Sabbatical projects are those that take basically full-time effort for 3-4 months to a year (i.e. 300-2000 hours of work) and are enough of a departure from existing work that a lot of new foundations have to be laid before any meaningful results can be derived. I have started several of these but they always get abandoned. I have too many ideas to just focus on one project in all my evenings and weekends for a year or three. I don't always know that a project is this scale when I start it. Sometimes, after starting the modeling for a side project, it will not fail but not succeed, and I understand it will take a lot of work to get anywhere. Estimating topographic and tectonic stress fields in orogens worldwide is one such project, as is developing a graph theoretical treatment of geologic data (which I think is a natural and powerful way of encapsulating or encoding data with geologic relationships, as well as computating geologic histories, stratigraphic correlations, etc.), and tectonic geodesy that incorporates faults and is in 'Euler space' defined by the relative rotation between stable blocks. And many others, I'm not lacking in ideas (not to say they're good ideas). Other bigger ideas in the post-it note stage, such as a thorough treatment of earthquake clustering that combines new statistical measures and physical modeling, or a much improved understanding of how faults are loaded (do faults really have big creeping sections at depth that load the upper, locked part, or does the loading happen in the upper crust and the ductile down-dip extend is primarily deforming through post-seismic processes?) can hopefully be subdivided into side projects or made quicker through collaboration. I have to be very careful not to start putting time into these projects, once I recognize their scale.
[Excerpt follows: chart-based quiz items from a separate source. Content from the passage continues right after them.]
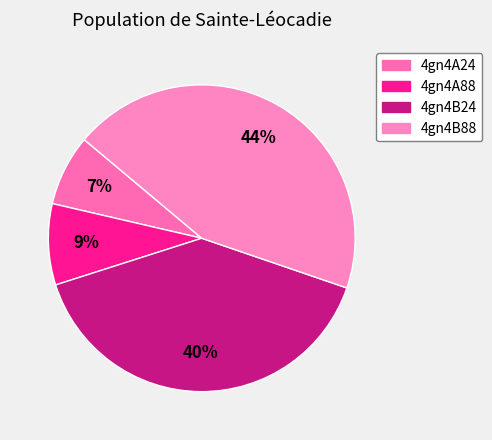

Which slice is the smallest?

4gn4A24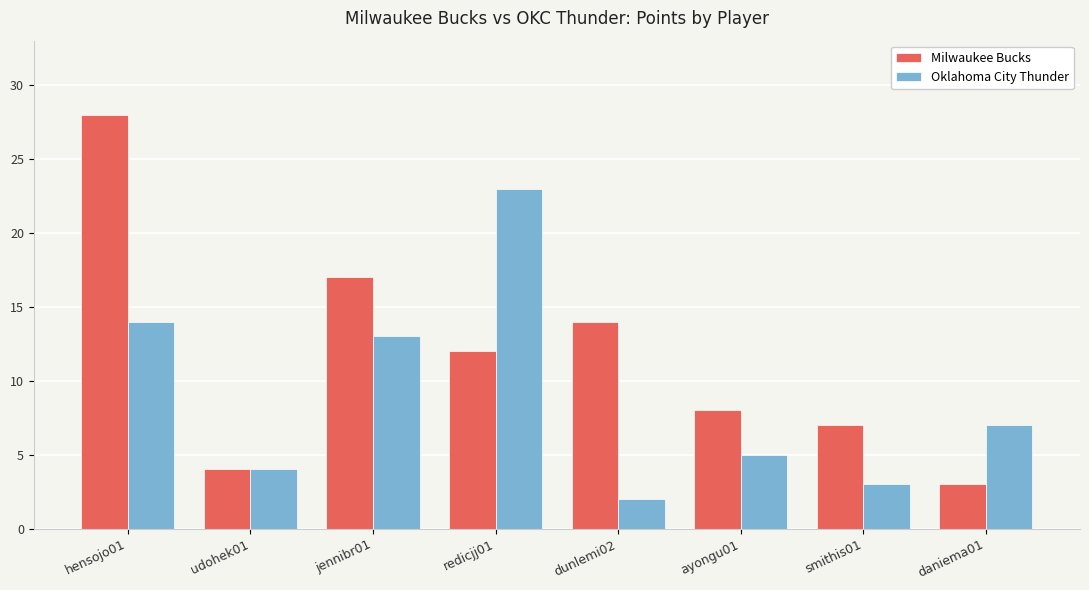

Rank the categories by Oklahoma City Thunder value from lowest to highest.

dunlemi02, smithis01, udohek01, ayongu01, daniema01, jennibr01, hensojo01, redicjj01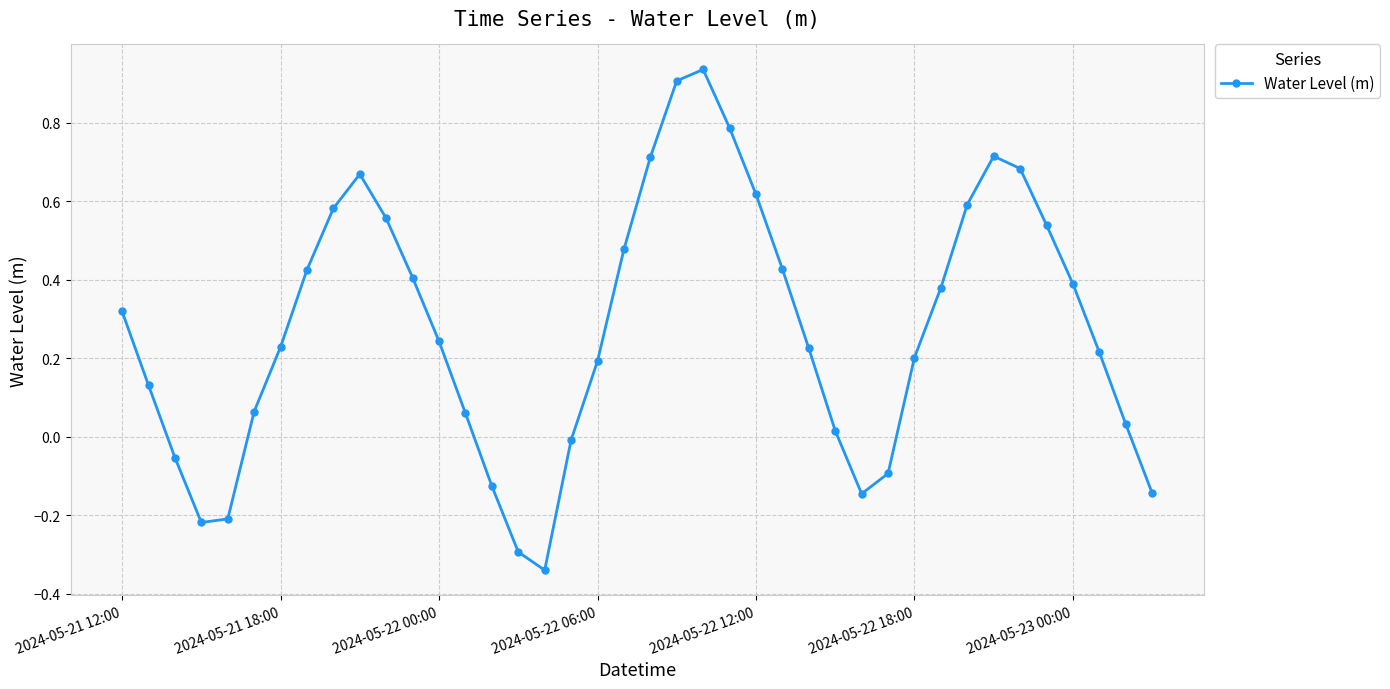

What is the difference between the maximum and minimum values?

1.3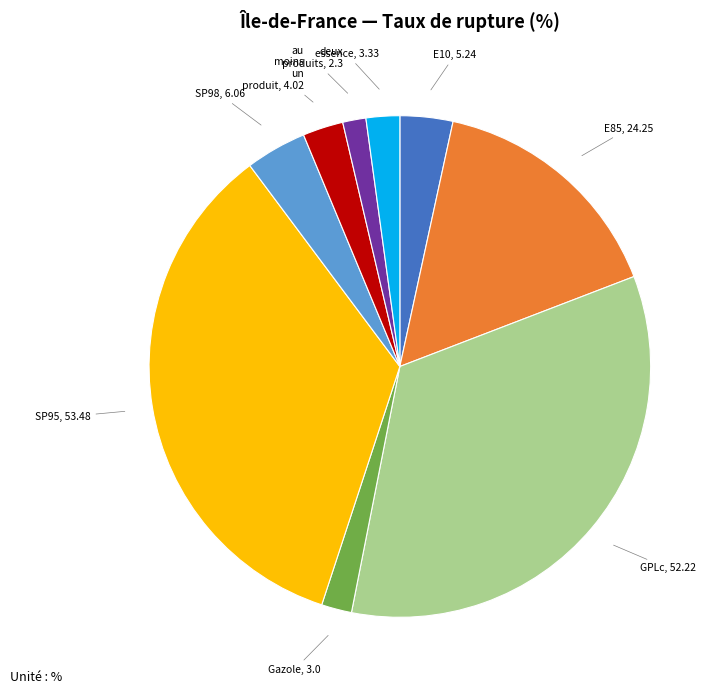

Does any single category account for the majority?

No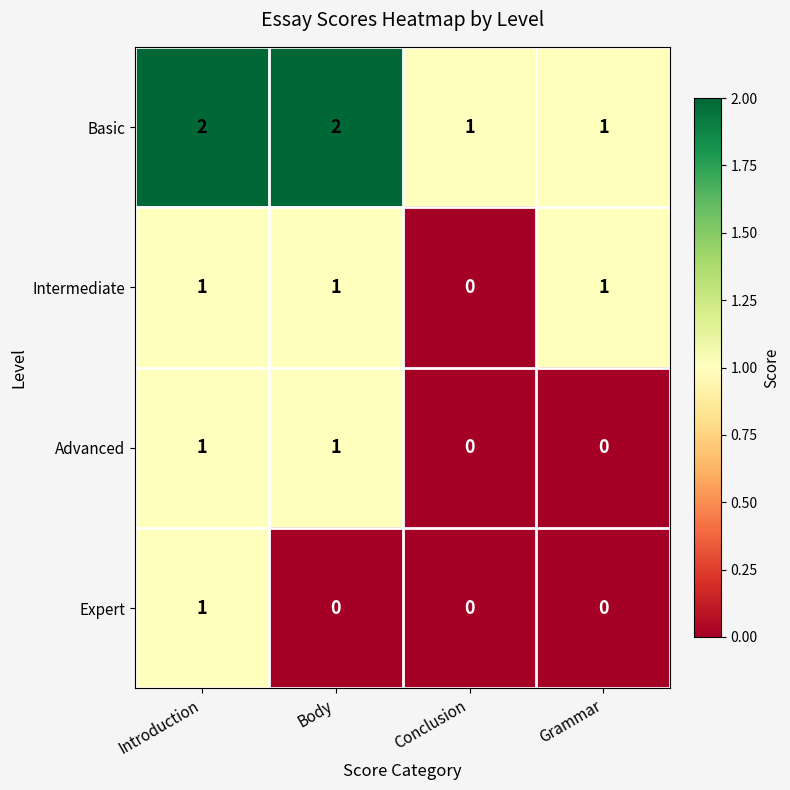

How many categories are shown in the chart?

4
The hard part about sabbatical projects is finding the time, i.e. the money, to work on them. I'm not a professor so I don't get sabbaticals, and I'm terrible at getting grant funding. Both me (a semi-independent, non-academic professional scientist) and my ideas (roughly-sketched, often well off the beaten path, and with a high risk of failure) are pretty much the antithesis of NSF's ideal, as NSF basically wants to fund graduate students to do low-risk science. This seems to suit both the universities and the government but makes it tough for me to get like $50k to try something new. But given the nature of these projects, nothing will get accomplished without a solid investment.